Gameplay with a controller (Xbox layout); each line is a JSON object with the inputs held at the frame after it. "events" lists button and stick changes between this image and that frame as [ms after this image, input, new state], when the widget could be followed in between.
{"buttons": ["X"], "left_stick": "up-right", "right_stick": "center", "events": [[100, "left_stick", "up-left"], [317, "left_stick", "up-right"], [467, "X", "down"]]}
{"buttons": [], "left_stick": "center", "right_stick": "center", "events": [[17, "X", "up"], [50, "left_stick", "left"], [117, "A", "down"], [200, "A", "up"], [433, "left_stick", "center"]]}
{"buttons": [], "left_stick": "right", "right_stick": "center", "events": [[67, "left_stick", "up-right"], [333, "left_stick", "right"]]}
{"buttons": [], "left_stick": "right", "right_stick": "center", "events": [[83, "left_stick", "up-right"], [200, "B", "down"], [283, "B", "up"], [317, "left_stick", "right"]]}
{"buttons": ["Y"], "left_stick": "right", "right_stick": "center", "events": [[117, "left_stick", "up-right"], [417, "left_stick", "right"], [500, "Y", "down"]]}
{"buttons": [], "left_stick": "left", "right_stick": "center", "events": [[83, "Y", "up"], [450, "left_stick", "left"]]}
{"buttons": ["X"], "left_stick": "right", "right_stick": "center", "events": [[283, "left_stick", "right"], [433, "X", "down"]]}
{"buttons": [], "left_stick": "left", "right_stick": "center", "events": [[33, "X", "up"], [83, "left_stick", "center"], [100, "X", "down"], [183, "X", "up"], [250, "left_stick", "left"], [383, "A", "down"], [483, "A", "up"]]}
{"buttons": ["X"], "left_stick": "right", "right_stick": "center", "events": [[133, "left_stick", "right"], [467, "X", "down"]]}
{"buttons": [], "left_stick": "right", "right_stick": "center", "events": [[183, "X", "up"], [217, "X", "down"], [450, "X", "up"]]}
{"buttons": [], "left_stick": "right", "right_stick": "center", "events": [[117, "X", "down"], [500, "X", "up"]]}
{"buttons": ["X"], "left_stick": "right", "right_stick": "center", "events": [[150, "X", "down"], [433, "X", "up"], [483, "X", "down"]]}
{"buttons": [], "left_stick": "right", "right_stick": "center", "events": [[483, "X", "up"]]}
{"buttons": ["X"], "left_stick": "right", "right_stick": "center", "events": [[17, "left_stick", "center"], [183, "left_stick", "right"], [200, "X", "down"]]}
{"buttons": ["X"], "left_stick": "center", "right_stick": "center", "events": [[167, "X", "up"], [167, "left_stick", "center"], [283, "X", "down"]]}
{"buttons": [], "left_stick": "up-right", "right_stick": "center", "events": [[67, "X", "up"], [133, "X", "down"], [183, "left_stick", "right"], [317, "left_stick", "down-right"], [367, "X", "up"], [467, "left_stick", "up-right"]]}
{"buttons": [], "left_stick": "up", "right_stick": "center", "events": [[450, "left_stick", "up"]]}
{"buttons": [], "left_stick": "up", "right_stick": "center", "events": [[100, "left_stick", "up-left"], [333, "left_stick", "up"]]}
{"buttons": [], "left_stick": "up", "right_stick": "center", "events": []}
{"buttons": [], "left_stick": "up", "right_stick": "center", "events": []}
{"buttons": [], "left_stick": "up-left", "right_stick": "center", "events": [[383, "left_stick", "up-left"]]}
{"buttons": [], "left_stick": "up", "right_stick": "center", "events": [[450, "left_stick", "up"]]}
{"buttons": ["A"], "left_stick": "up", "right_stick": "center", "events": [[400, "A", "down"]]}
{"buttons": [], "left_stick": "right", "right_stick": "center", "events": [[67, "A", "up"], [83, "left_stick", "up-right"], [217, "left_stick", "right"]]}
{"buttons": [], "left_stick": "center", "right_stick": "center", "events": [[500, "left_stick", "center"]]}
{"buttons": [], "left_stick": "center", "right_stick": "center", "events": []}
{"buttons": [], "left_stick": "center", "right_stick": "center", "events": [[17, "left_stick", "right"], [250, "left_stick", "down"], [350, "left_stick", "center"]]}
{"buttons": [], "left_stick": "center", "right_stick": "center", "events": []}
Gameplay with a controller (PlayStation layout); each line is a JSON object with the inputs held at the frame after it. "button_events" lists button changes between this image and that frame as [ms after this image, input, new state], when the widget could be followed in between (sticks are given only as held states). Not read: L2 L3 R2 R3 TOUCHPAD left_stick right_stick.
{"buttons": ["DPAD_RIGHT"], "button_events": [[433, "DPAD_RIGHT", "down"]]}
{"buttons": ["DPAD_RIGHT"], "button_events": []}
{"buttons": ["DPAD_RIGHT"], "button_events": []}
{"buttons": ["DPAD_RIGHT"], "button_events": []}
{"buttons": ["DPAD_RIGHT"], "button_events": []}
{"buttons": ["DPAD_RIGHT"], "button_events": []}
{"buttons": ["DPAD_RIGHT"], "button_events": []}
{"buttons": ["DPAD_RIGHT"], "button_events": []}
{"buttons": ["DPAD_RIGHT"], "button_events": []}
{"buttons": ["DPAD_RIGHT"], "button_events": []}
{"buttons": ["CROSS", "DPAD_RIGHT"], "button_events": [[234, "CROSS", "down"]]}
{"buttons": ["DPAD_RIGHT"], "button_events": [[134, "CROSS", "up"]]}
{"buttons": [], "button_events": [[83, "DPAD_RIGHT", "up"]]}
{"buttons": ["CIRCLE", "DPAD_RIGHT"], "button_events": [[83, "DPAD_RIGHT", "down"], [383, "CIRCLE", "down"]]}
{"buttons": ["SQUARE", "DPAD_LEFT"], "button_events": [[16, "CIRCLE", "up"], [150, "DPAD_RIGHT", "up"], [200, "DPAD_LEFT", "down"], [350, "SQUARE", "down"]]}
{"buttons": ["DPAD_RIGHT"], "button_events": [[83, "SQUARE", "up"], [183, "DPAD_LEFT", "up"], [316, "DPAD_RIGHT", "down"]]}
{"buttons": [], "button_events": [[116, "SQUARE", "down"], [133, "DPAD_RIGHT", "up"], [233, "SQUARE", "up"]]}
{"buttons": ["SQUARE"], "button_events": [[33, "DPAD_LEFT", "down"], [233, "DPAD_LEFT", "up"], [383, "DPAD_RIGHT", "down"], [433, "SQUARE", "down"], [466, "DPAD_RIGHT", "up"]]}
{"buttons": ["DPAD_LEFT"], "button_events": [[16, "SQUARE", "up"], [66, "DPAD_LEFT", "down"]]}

→ What to produce
Write the records out again so that each one matches the original exactly.

→ Output
Gameplay with a controller (Xbox layout); each line is a JSON object with the inputs held at the frame after it. "events" lists button and stick changes between this image and that frame as [ms after this image, input, new state], when the widget could be followed in between.
{"buttons": ["X"], "left_stick": "up-right", "right_stick": "center", "events": [[100, "left_stick", "up-left"], [317, "left_stick", "up-right"], [467, "X", "down"]]}
{"buttons": [], "left_stick": "center", "right_stick": "center", "events": [[17, "X", "up"], [50, "left_stick", "left"], [117, "A", "down"], [200, "A", "up"], [433, "left_stick", "center"]]}
{"buttons": [], "left_stick": "right", "right_stick": "center", "events": [[67, "left_stick", "up-right"], [333, "left_stick", "right"]]}
{"buttons": [], "left_stick": "right", "right_stick": "center", "events": [[83, "left_stick", "up-right"], [200, "B", "down"], [283, "B", "up"], [317, "left_stick", "right"]]}
{"buttons": ["Y"], "left_stick": "right", "right_stick": "center", "events": [[117, "left_stick", "up-right"], [417, "left_stick", "right"], [500, "Y", "down"]]}
{"buttons": [], "left_stick": "left", "right_stick": "center", "events": [[83, "Y", "up"], [450, "left_stick", "left"]]}
{"buttons": ["X"], "left_stick": "right", "right_stick": "center", "events": [[283, "left_stick", "right"], [433, "X", "down"]]}
{"buttons": [], "left_stick": "left", "right_stick": "center", "events": [[33, "X", "up"], [83, "left_stick", "center"], [100, "X", "down"], [183, "X", "up"], [250, "left_stick", "left"], [383, "A", "down"], [483, "A", "up"]]}
{"buttons": ["X"], "left_stick": "right", "right_stick": "center", "events": [[133, "left_stick", "right"], [467, "X", "down"]]}
{"buttons": [], "left_stick": "right", "right_stick": "center", "events": [[183, "X", "up"], [217, "X", "down"], [450, "X", "up"]]}
{"buttons": [], "left_stick": "right", "right_stick": "center", "events": [[117, "X", "down"], [500, "X", "up"]]}
{"buttons": ["X"], "left_stick": "right", "right_stick": "center", "events": [[150, "X", "down"], [433, "X", "up"], [483, "X", "down"]]}
{"buttons": [], "left_stick": "right", "right_stick": "center", "events": [[483, "X", "up"]]}
{"buttons": ["X"], "left_stick": "right", "right_stick": "center", "events": [[17, "left_stick", "center"], [183, "left_stick", "right"], [200, "X", "down"]]}
{"buttons": ["X"], "left_stick": "center", "right_stick": "center", "events": [[167, "X", "up"], [167, "left_stick", "center"], [283, "X", "down"]]}
{"buttons": [], "left_stick": "up-right", "right_stick": "center", "events": [[67, "X", "up"], [133, "X", "down"], [183, "left_stick", "right"], [317, "left_stick", "down-right"], [367, "X", "up"], [467, "left_stick", "up-right"]]}
{"buttons": [], "left_stick": "up", "right_stick": "center", "events": [[450, "left_stick", "up"]]}
{"buttons": [], "left_stick": "up", "right_stick": "center", "events": [[100, "left_stick", "up-left"], [333, "left_stick", "up"]]}
{"buttons": [], "left_stick": "up", "right_stick": "center", "events": []}
{"buttons": [], "left_stick": "up", "right_stick": "center", "events": []}
{"buttons": [], "left_stick": "up-left", "right_stick": "center", "events": [[383, "left_stick", "up-left"]]}
{"buttons": [], "left_stick": "up", "right_stick": "center", "events": [[450, "left_stick", "up"]]}
{"buttons": ["A"], "left_stick": "up", "right_stick": "center", "events": [[400, "A", "down"]]}
{"buttons": [], "left_stick": "right", "right_stick": "center", "events": [[67, "A", "up"], [83, "left_stick", "up-right"], [217, "left_stick", "right"]]}
{"buttons": [], "left_stick": "center", "right_stick": "center", "events": [[500, "left_stick", "center"]]}
{"buttons": [], "left_stick": "center", "right_stick": "center", "events": []}
{"buttons": [], "left_stick": "center", "right_stick": "center", "events": [[17, "left_stick", "right"], [250, "left_stick", "down"], [350, "left_stick", "center"]]}
{"buttons": [], "left_stick": "center", "right_stick": "center", "events": []}
Gameplay with a controller (PlayStation layout); each line is a JSON object with the inputs held at the frame after it. "button_events" lists button changes between this image and that frame as [ms after this image, input, new state], when the widget could be followed in between (sticks are given only as held states). Not read: L2 L3 R2 R3 TOUCHPAD left_stick right_stick.
{"buttons": ["DPAD_RIGHT"], "button_events": [[433, "DPAD_RIGHT", "down"]]}
{"buttons": ["DPAD_RIGHT"], "button_events": []}
{"buttons": ["DPAD_RIGHT"], "button_events": []}
{"buttons": ["DPAD_RIGHT"], "button_events": []}
{"buttons": ["DPAD_RIGHT"], "button_events": []}
{"buttons": ["DPAD_RIGHT"], "button_events": []}
{"buttons": ["DPAD_RIGHT"], "button_events": []}
{"buttons": ["DPAD_RIGHT"], "button_events": []}
{"buttons": ["DPAD_RIGHT"], "button_events": []}
{"buttons": ["DPAD_RIGHT"], "button_events": []}
{"buttons": ["CROSS", "DPAD_RIGHT"], "button_events": [[234, "CROSS", "down"]]}
{"buttons": ["DPAD_RIGHT"], "button_events": [[134, "CROSS", "up"]]}
{"buttons": [], "button_events": [[83, "DPAD_RIGHT", "up"]]}
{"buttons": ["CIRCLE", "DPAD_RIGHT"], "button_events": [[83, "DPAD_RIGHT", "down"], [383, "CIRCLE", "down"]]}
{"buttons": ["SQUARE", "DPAD_LEFT"], "button_events": [[16, "CIRCLE", "up"], [150, "DPAD_RIGHT", "up"], [200, "DPAD_LEFT", "down"], [350, "SQUARE", "down"]]}
{"buttons": ["DPAD_RIGHT"], "button_events": [[83, "SQUARE", "up"], [183, "DPAD_LEFT", "up"], [316, "DPAD_RIGHT", "down"]]}
{"buttons": [], "button_events": [[116, "SQUARE", "down"], [133, "DPAD_RIGHT", "up"], [233, "SQUARE", "up"]]}
{"buttons": ["SQUARE"], "button_events": [[33, "DPAD_LEFT", "down"], [233, "DPAD_LEFT", "up"], [383, "DPAD_RIGHT", "down"], [433, "SQUARE", "down"], [466, "DPAD_RIGHT", "up"]]}
{"buttons": ["DPAD_LEFT"], "button_events": [[16, "SQUARE", "up"], [66, "DPAD_LEFT", "down"]]}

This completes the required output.